Recently I heard someone on the radio complaining that because children are driven to school it was not helping the battle of child obesity and unnecessarily increased rush hour traffic. He started a sentence “In my day …..” Well, that’s the problem because the day he referred to has passed. It’s a new day and we can no longer compare like with like. It probably is partly to blame for obesity and the traffic but you can’t revert back to how it used to be for many reasons.

I love the idea of looking back to a previous generation for values and ideas that will make life better, but there are some areas where different rules apply. I walked to and from school alone from a very early age, but that was thirty years ago now. For the man on the radio I would guess it was about fifty. The perils of heavy traffic and fast moving vehicles with stressed out drivers were non existent back then. In those days, and indeed even in my own ‘day’, because many women worked at home houses were occupied. The buildings you were passing had people in them, some even with doors open. Beady eyed women in flowery aprons were often seen bustling about in doorways. They would stand in the open air chatting to each other and generally keeping an eye on what was going on.

Security

The traditional housewife, or at least the role of the housewife be it occupied by a male or a female, was never acknowledged for its security role within a community. They would spot potential problems at fifty paces and often troublesome behaviour was nipped in the bud rather than left to fester and grow into criminality. Society failed to give the role of ‘stay at home’ the same regard as the career. There is plenty of anecdotal evidence to suggest that even parents who paid to educate girls at third level felt a little disappointed should the girl choose to get married early and stay at home to raise a family. Obviously having a nation of well educated mothers seemed a bit of a waste of resources!

When I used to walk from school there was only one very busy street to cross on my route. If I felt there were too many cars I would pop into a shop and ask someone to help me across. Shops and shop assistants like that don’t really exist any more and you wouldn’t expect it. While walking with your children to school is a healthy option many parents are dropping children off and going on to their own jobs. The family structure has changed and most parents are doing their best and that sometimes involves driving the kids to school.

Hygiene

However, there was something 50 years ago and indeed even 30 years ago that we could and should replicate today and that’s hospital hygiene. I just met another person who has a relative currently in hospital with a serious illness only to have the situation further complicated by MRSA. European hospitals have proven that hygiene is a simple and effective weapon in the battle against it. At the risk of having a wet sponge thrown in my direction you have to ask why we have such a problem with it. Is it the quality of the cleaning staff? Is it the frequency of the cleaning rosters? Is it a poor attitude of medical and clerical staff, patients and visitors towards dirt, spillages and other potential hygiene and germ hazards? Is it a combination of all of these? While the HSE are busy publishing league tables on hospital hygiene, no one ever seems to publish reasons for the dirt.

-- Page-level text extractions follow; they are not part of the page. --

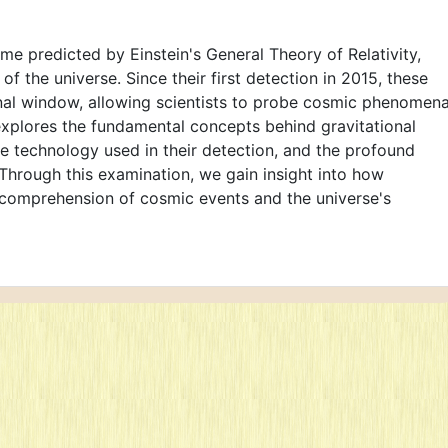
ime predicted by Einstein's General Theory of Relativity,
f the universe. Since their first detection in 2015, these
al window, allowing scientists to probe cosmic phenomen
explores the fundamental concepts behind gravitational
he technology used in their detection, and the profound
Through this examination, we gain insight into how
 comprehension of cosmic events and the universe's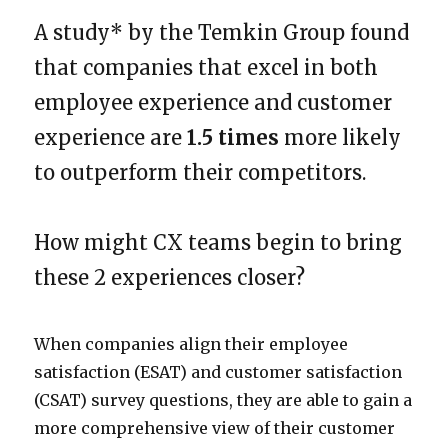
A study* by the Temkin Group found
that companies that excel in both
employee experience and customer
experience are
1.5 times
more likely
to outperform their competitors.
How might CX teams begin to bring
these 2 experiences closer?
When companies align their employee
satisfaction (ESAT) and customer satisfaction
(CSAT) survey questions, they are able to gain a
more comprehensive view of their customer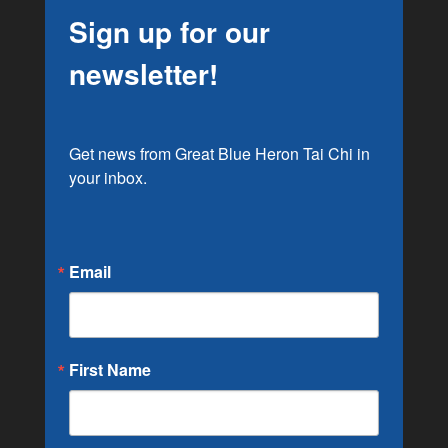
Sign up for our
newsletter!
Get news from Great Blue Heron Tai Chi in 
your inbox.
Email
First Name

Not too long ago I was in a hospital ward with a sick relative. Visiting hours were just over but, as he was quite ill, I was allowed to stay. While I sat there a cleaner came in and slowly pushed a dirty looking mop around the middle of the floor. I wanted to say “Give me that. This is how you clean a floor”. I was instantly transported back to my mother’s unaccredited School of Cleaning for Small Girls back in the seventies. Oh yes, I didn’t just walk home from school alone at a young age but I also had well developed skills in polishing furniture, cleaning down worktops and sweeping and washing floors. As I watched this woman absentmindedly throw the mop around you would think she had lost the will to live because of the dry, dusty and oppressively hot climate. But we weren’t on some lazy porch during high summer in the French Quarter of New Orleans; we were in an Irish hospital ward and one that required proper cleaning. There was congealed blood on the floor by one of the beds. After the ‘cleaning’ it was still there. No doubt according to a form or a sheet somewhere that ward had been mopped clean that night.

Sharp-tongued matrons

Irish hospitals used to be spotless. Some people say the problem is the absence of the nuns and matrons, who, legend would have it, were all trained by the Gestapo and had a keen eye for a perfectly polished floor. Where do you find people today with a cleaning obsession, a penchant for power and a sharp tongue to rule with a fist of iron? I personally think the absence of life threatening MRSA would be well worth the fearful tears of the odd subordinate but I can guarantee that a 21st century politically correct Labour Tribunal would see the old matrons’ methods somewhat differently. The reality is that with all our knowledge and education we shouldn’t need such supervision anymore, we should just know better.

We can certainly look back for some ideas or pointers or to find out where it all went pear shaped, but we can’t turn the clock back. We live now and the now requires different rules than it did back in the ‘day’.